# [Task directions]
Given the records below, would you repeat exactly the lines that begin at the one containing "For every layout" and end at the one containing "text [150, 1114, 1090, 1596]", inclusive?

-=-=-=-=-

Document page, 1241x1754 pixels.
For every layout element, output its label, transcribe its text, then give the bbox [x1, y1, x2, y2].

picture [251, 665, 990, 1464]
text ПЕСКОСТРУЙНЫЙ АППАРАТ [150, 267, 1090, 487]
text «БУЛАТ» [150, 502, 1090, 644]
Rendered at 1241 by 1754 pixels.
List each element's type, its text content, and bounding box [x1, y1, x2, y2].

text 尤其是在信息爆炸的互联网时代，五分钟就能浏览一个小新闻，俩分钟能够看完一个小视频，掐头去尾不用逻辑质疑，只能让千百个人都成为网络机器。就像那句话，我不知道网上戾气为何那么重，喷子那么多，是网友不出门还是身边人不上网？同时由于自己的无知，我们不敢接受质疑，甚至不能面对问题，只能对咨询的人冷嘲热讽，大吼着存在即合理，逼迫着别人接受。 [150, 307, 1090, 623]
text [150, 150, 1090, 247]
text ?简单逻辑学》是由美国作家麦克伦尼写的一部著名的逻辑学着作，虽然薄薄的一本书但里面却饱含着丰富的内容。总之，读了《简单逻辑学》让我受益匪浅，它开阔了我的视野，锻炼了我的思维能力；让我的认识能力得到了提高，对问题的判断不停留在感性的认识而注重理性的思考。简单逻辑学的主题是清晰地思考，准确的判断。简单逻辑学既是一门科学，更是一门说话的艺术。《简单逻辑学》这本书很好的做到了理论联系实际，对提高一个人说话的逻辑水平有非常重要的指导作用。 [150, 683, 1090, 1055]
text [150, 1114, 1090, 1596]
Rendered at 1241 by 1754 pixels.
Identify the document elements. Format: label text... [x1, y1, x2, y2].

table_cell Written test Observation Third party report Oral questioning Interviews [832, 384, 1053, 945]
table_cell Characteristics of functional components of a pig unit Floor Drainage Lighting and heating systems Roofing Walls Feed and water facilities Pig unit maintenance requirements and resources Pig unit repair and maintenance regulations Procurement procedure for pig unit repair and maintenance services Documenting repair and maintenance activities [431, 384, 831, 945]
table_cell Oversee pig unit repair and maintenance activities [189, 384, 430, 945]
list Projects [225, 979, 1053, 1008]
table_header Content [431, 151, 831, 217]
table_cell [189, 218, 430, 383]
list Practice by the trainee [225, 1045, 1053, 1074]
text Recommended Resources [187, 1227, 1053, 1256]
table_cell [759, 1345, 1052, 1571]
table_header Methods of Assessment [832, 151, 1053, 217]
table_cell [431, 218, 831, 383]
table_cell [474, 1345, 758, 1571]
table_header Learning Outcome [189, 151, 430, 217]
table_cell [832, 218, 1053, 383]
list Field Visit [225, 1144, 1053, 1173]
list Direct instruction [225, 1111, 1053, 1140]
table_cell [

-=-=-=-=-

# [Solution to the exercise]
For every layout element, output its label, transcribe its text, then give the bbox [x1, y1, x2, y2].

picture [251, 665, 990, 1464]
text ПЕСКОСТРУЙНЫЙ АППАРАТ [150, 267, 1090, 487]
text «БУЛАТ» [150, 502, 1090, 644]
Rendered at 1241 by 1754 pixels.
List each element's type, its text content, and bounding box [x1, y1, x2, y2].

text 尤其是在信息爆炸的互联网时代，五分钟就能浏览一个小新闻，俩分钟能够看完一个小视频，掐头去尾不用逻辑质疑，只能让千百个人都成为网络机器。就像那句话，我不知道网上戾气为何那么重，喷子那么多，是网友不出门还是身边人不上网？同时由于自己的无知，我们不敢接受质疑，甚至不能面对问题，只能对咨询的人冷嘲热讽，大吼着存在即合理，逼迫着别人接受。 [150, 307, 1090, 623]
text [150, 150, 1090, 247]
text ?简单逻辑学》是由美国作家麦克伦尼写的一部著名的逻辑学着作，虽然薄薄的一本书但里面却饱含着丰富的内容。总之，读了《简单逻辑学》让我受益匪浅，它开阔了我的视野，锻炼了我的思维能力；让我的认识能力得到了提高，对问题的判断不停留在感性的认识而注重理性的思考。简单逻辑学的主题是清晰地思考，准确的判断。简单逻辑学既是一门科学，更是一门说话的艺术。《简单逻辑学》这本书很好的做到了理论联系实际，对提高一个人说话的逻辑水平有非常重要的指导作用。 [150, 683, 1090, 1055]
text [150, 1114, 1090, 1596]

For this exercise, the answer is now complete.